[[ Records for processing open ]]

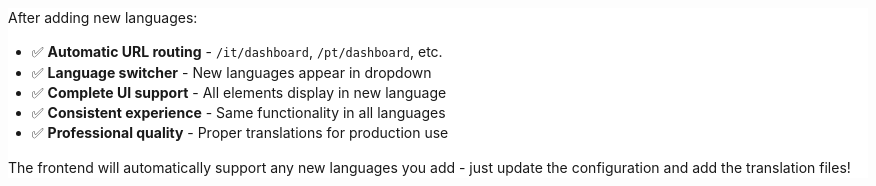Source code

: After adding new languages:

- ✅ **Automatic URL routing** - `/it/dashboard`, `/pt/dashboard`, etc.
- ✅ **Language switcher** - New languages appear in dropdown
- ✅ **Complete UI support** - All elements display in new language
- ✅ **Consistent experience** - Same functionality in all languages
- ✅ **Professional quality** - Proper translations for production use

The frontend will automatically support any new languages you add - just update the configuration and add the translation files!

[[ Records for processing closed ]]

Find the lines above that contain the string "languages" and answer with how many there are, nothing else.

4